PROMPT:
Copy out the following lines word for word, leaving out the pictures.

[Start of Attachment]

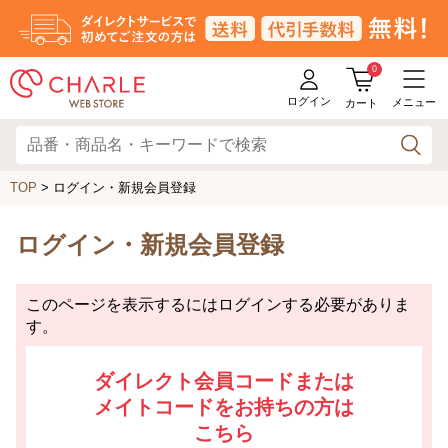
0
ログイン
メニュー
カート
TOP
> ログイン・新規会員登録
ログイン・新規会員登録
このページを表示するにはログインする必要がありま
す。
ダイレクト会員コードまたは
メイトコードをお持ちの方は
こちら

[End of Attachment]

RESPONSE AREA:
0
ログイン
メニュー
カート
TOP
> ログイン・新規会員登録
ログイン・新規会員登録
このページを表示するにはログインする必要がありま
す。
ダイレクト会員コードまたは
メイトコードをお持ちの方は
こちら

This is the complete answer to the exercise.